12.1. In the event that the client does not, not timely or not properly comply with the obligations arising for him from the agreement concluded, or if there is a well-founded fear of this, as well as in the event of an application for a moratorium, bankruptcy or liquidation of the client's business, as well as in the event of the client's death or dissolution or termination, if the client is a company, or if a change occurs in its corporate form or in the management of the company or in the contribution of the company's activities, FRESHFILTER BV has the right to without notice of default and without judicial intervention to suspend the agreement with a reasonable term or to dissolve the agreement without any obligation to pay compensation.

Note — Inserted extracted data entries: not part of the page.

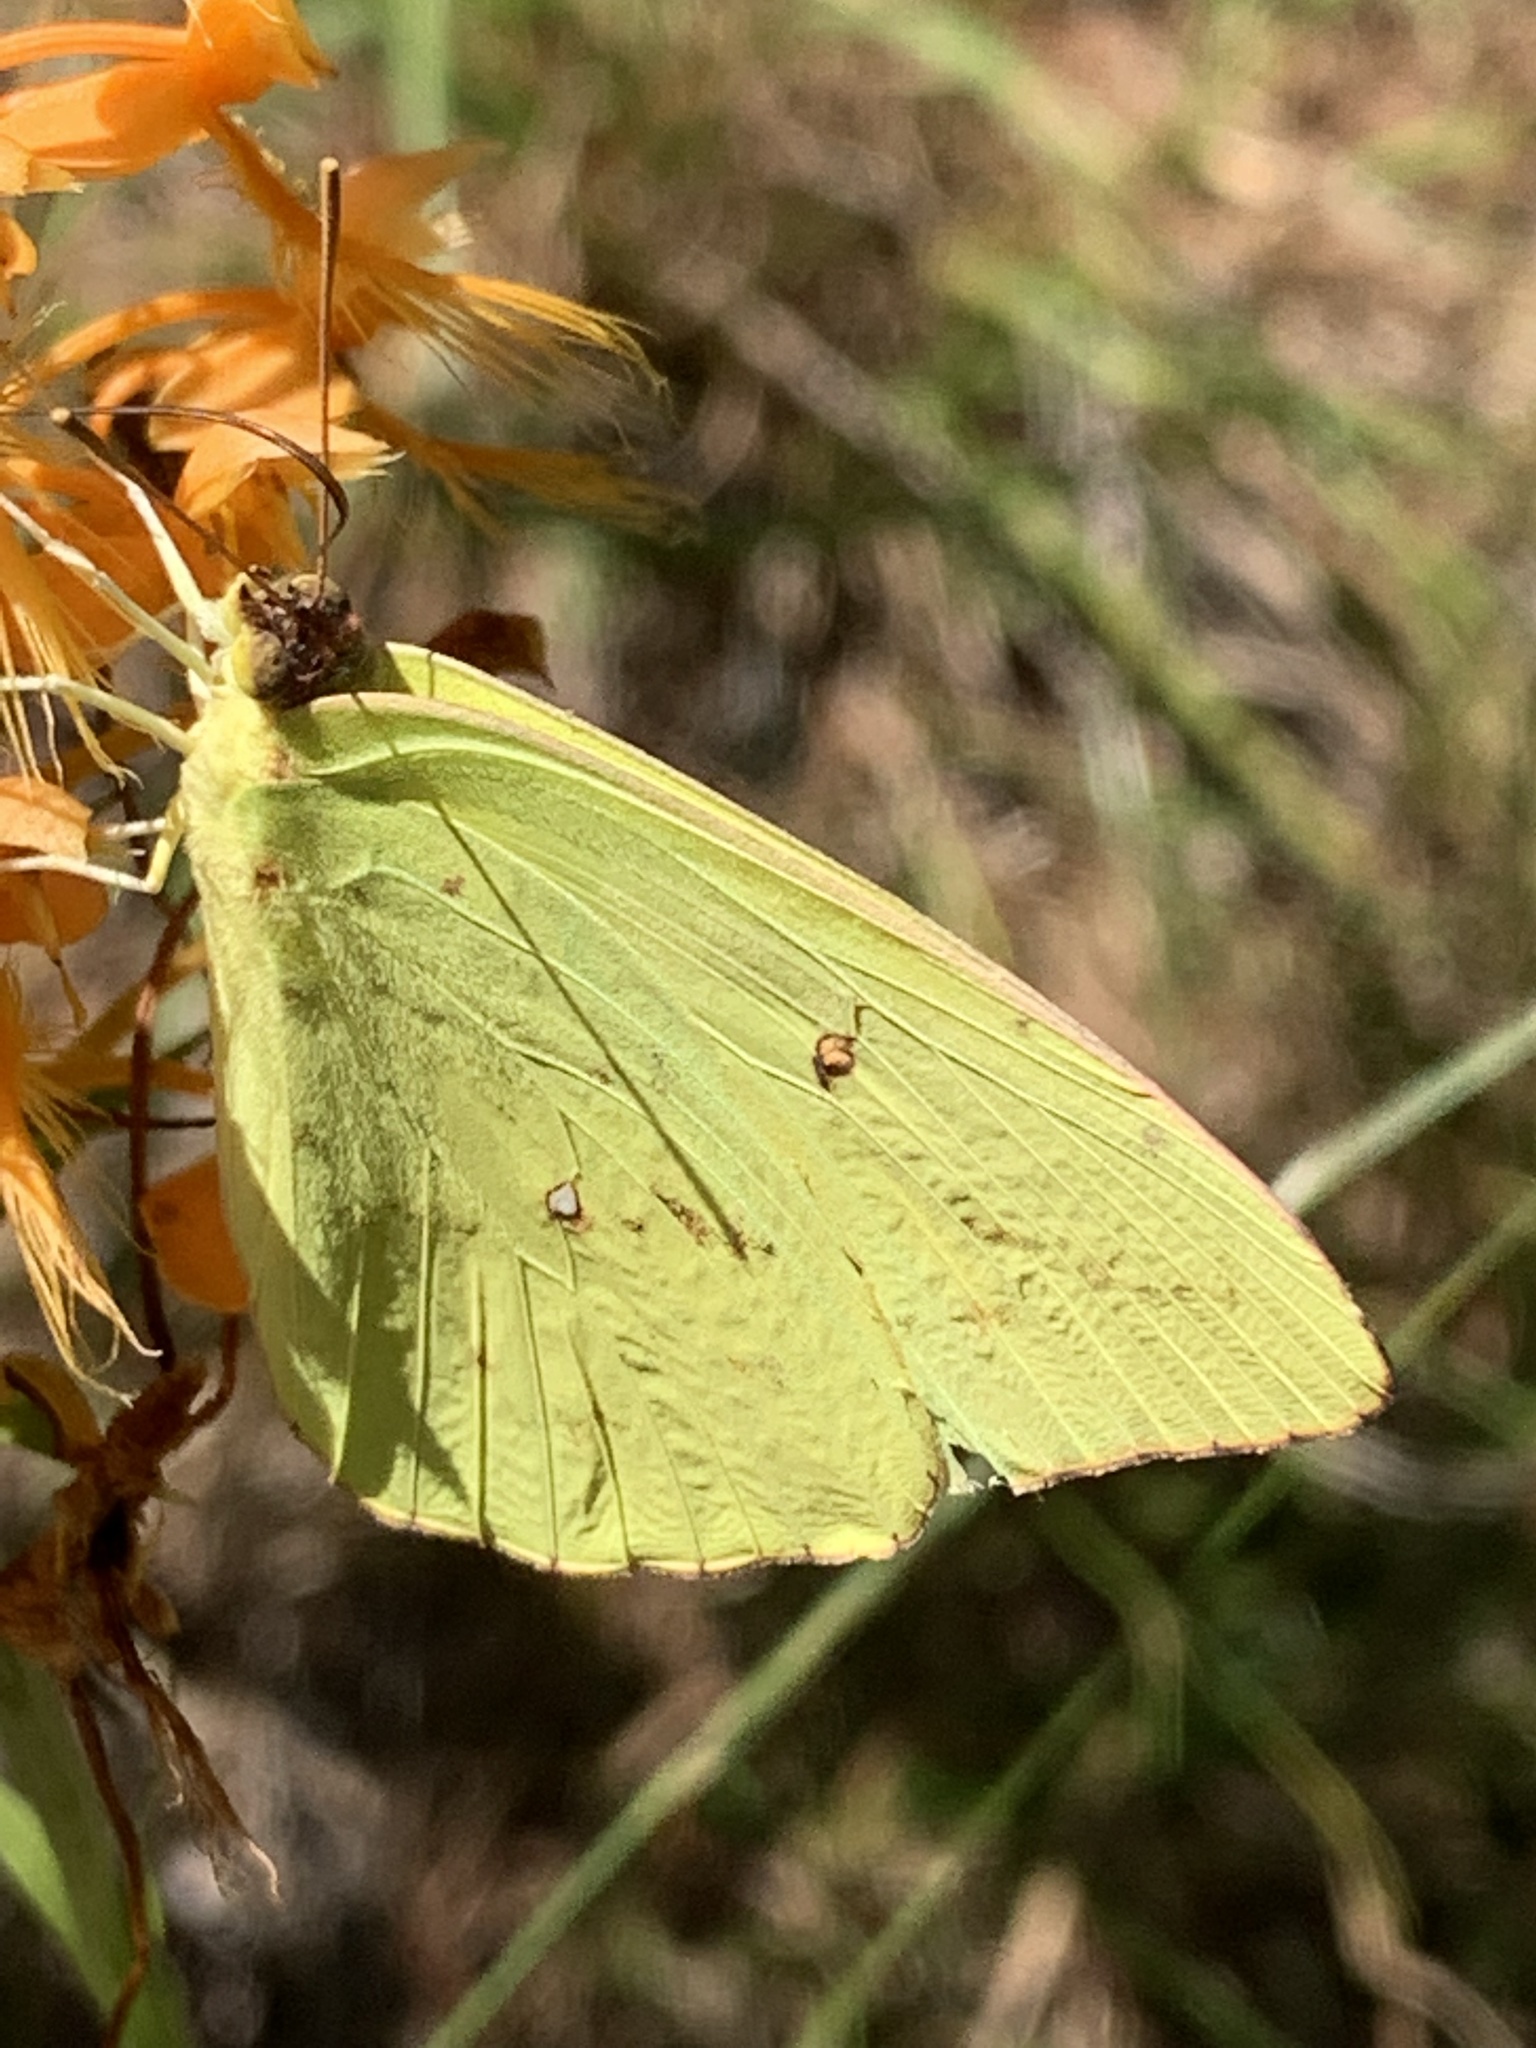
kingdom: Animalia
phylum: Arthropoda
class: Insecta
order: Lepidoptera
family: Pieridae
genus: Phoebis
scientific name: Phoebis sennae
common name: Cloudless sulphur
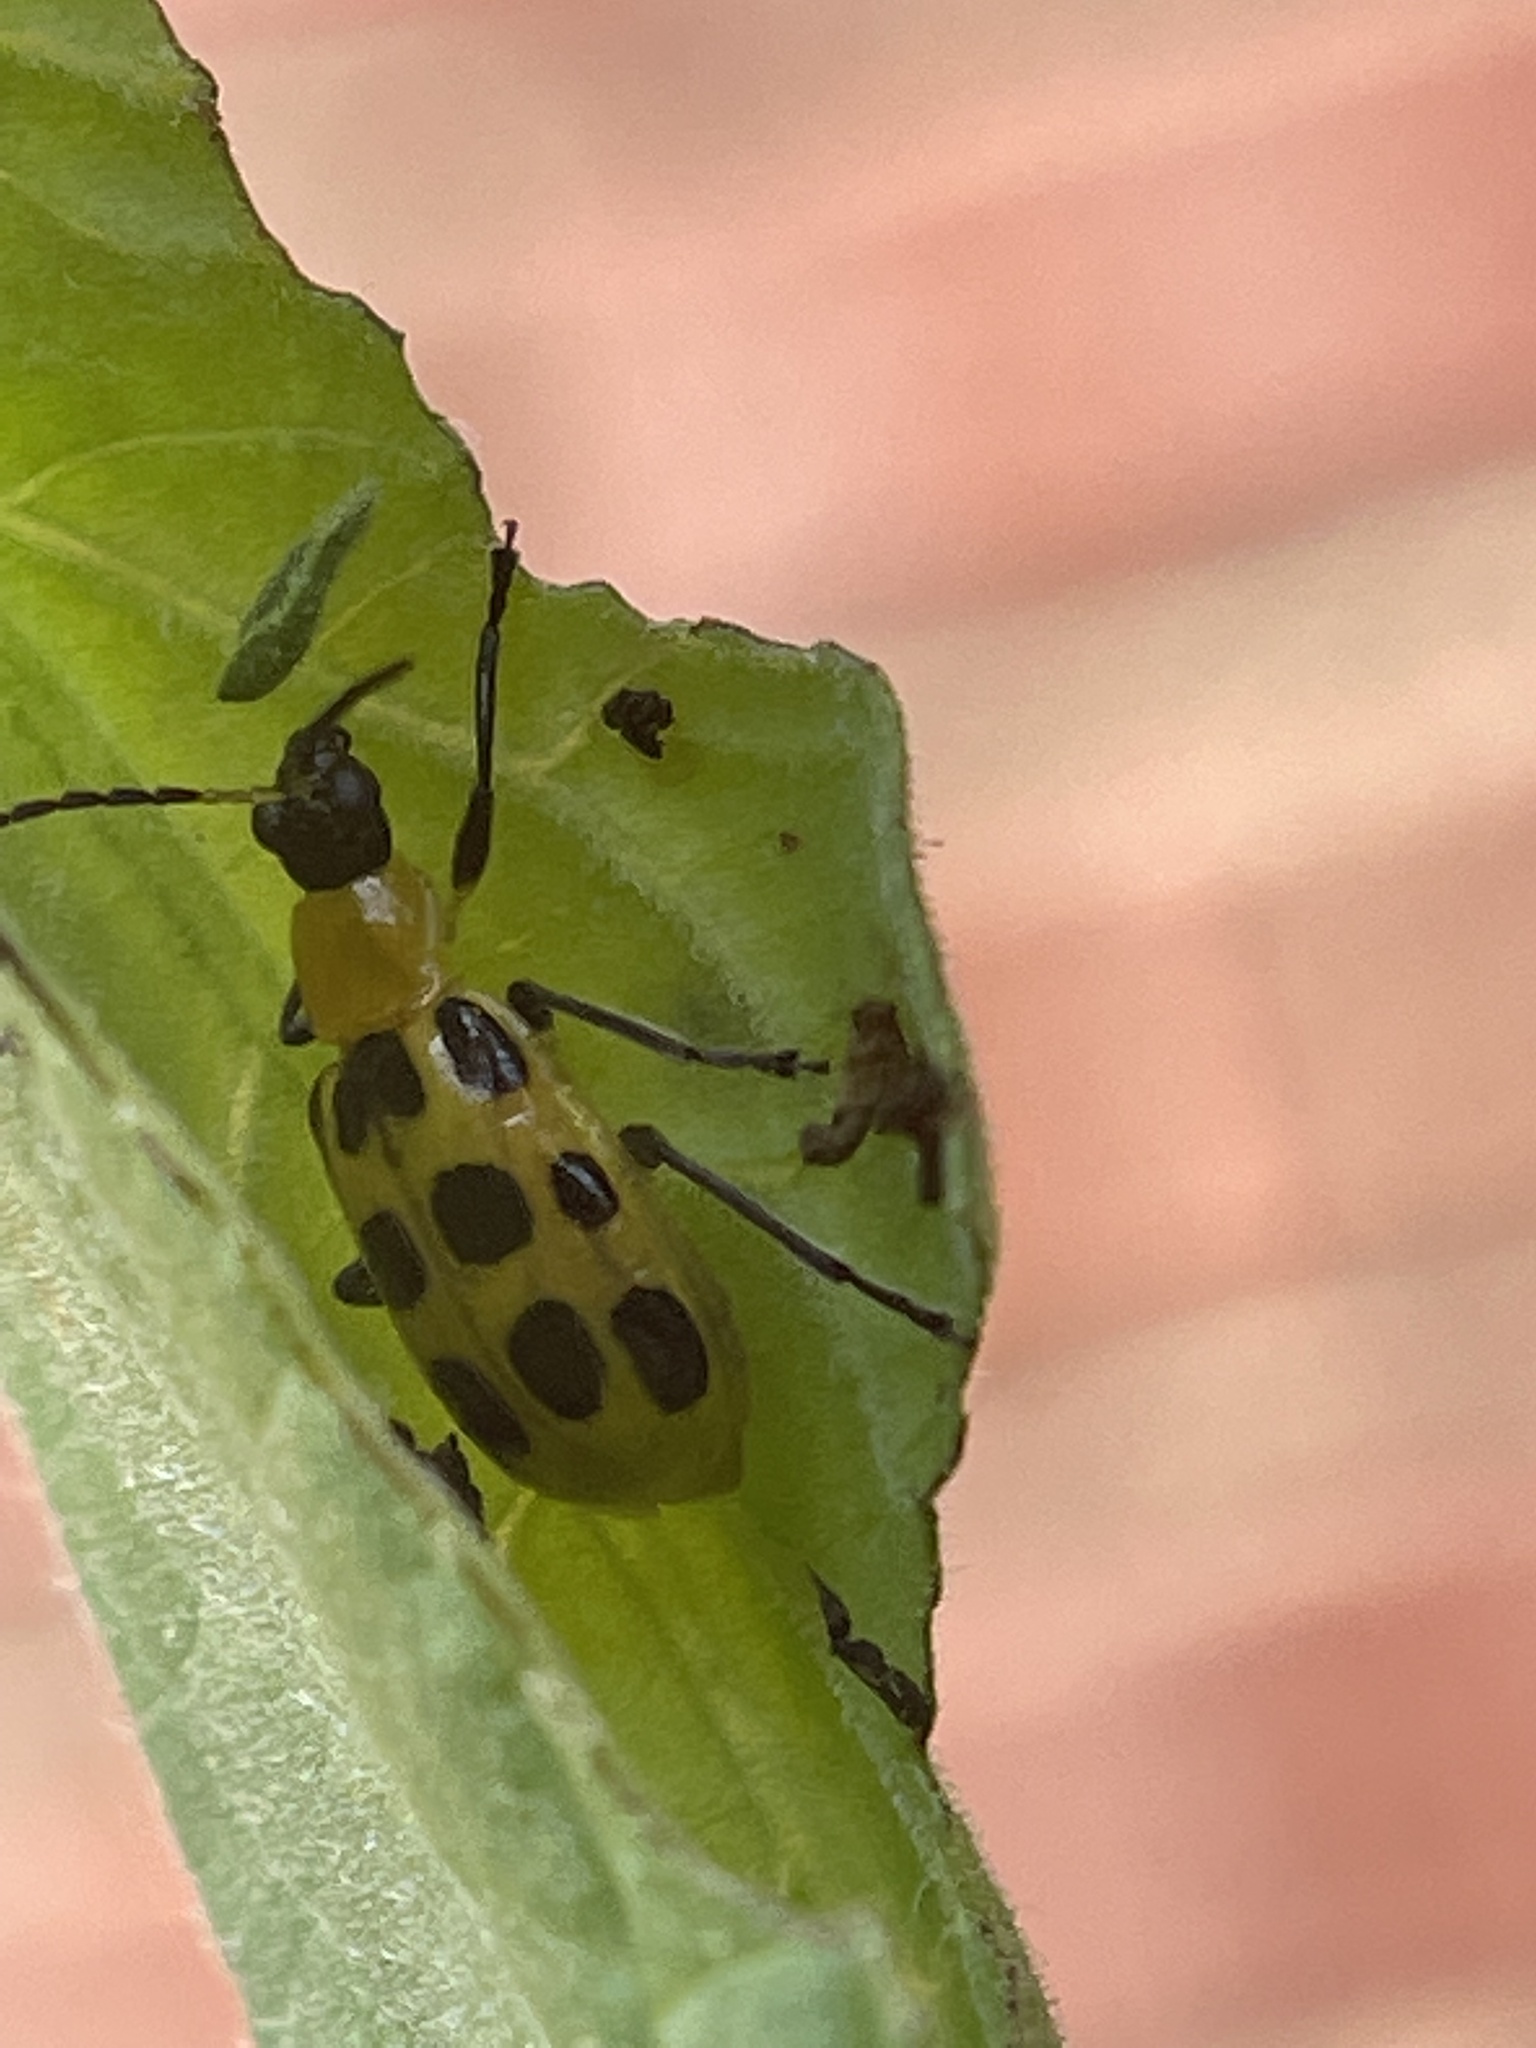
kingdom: Animalia
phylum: Arthropoda
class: Insecta
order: Coleoptera
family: Chrysomelidae
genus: Diabrotica
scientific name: Diabrotica undecimpunctata
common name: Spotted cucumber beetle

12.2. The claim of FRESHFILTER BV with regard to the part of the agreement that has already been performed, as well as the damage resulting from the suspension or dissolution, including lost profit, is immediately due and payable.

 

  1. INTELLECTUAL PROPERTY RIGHTS

13.1. FRESHFILTER BV reserves all rights that FRESHFILTER BV has in the field of intellectual property in connection with goods delivered and/or developed by FRESHFILTER BV.

13.2. The client is not permitted to change the delivered goods in whole or in part or to provide them with a different brand name, or to use the relevant brand in any other way or to register it in its own name.

 

  1. INFRINGEMENT WITH LEGAL PROVISIONS

14.1. Should any provision of these General Terms and Conditions of Sale and Delivery be inapplicable or in conflict with public order or the law, only the provision in question will be regarded as unwritten, but the conditions will otherwise remain in full force and effect. FRESHFILTER BV reserves the right to change the challenged into a legally valid one.

 

  1. JURISDICTION / APPLICABLE LAW

15.1. All disputes, also those that are only regarded as such by one of the parties, will be subject to the judgment of the competent court within the area of establishment of FRESHFILTER BV, without prejudice to the authority of FRESHFILTER BV to submit the dispute to another competent right. Disputes between FRESHFILTER BV and clients established outside the EU will be finally settled in accordance with the Arbitration Rules of the ICC by one or more arbitrators appointed in accordance with these Rules. The language used is English. The arbitration will take place in Amsterdam (Netherlands).

15.2. All offers and quotations made by FRESHFILTER BV as well as all agreements concluded between the client and FRESHFILTER BV are exclusively governed by Dutch law.